Find the line containing "Como Deus pode permitir que tudo" in the entries below. Restate it and each line after it, word for word, up to and including the line containing "dimensioni del file di output.".

▽

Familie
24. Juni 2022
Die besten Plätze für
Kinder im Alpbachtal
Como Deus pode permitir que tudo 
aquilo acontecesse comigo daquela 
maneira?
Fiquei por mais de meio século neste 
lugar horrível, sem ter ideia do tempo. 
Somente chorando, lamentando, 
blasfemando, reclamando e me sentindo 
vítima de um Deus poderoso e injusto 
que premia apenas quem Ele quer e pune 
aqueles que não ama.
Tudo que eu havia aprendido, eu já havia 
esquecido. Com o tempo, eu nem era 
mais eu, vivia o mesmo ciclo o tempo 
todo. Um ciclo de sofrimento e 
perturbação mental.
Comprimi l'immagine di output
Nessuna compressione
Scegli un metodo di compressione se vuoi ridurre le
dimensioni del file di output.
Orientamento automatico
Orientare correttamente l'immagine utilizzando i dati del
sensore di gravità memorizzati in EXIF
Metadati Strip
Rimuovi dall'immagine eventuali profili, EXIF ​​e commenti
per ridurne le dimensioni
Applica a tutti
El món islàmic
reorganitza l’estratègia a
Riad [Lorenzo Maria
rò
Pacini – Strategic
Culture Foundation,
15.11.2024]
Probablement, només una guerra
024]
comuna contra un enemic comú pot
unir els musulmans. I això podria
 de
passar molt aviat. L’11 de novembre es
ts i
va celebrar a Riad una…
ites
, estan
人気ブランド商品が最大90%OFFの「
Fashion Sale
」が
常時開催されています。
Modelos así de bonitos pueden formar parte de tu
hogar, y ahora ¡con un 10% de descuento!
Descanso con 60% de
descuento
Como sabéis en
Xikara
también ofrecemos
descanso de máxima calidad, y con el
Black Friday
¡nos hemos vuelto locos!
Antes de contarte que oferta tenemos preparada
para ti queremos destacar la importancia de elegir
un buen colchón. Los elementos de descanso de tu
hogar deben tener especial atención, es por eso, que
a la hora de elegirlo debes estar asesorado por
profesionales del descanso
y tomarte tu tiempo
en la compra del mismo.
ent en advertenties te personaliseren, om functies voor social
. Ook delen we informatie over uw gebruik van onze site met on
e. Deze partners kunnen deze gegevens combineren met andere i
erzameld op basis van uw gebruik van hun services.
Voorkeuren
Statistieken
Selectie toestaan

△

COMPLETED EXERCISE —
Como Deus pode permitir que tudo 
aquilo acontecesse comigo daquela 
maneira?
Fiquei por mais de meio século neste 
lugar horrível, sem ter ideia do tempo. 
Somente chorando, lamentando, 
blasfemando, reclamando e me sentindo 
vítima de um Deus poderoso e injusto 
que premia apenas quem Ele quer e pune 
aqueles que não ama.
Tudo que eu havia aprendido, eu já havia 
esquecido. Com o tempo, eu nem era 
mais eu, vivia o mesmo ciclo o tempo 
todo. Um ciclo de sofrimento e 
perturbação mental.
Comprimi l'immagine di output
Nessuna compressione
Scegli un metodo di compressione se vuoi ridurre le
dimensioni del file di output.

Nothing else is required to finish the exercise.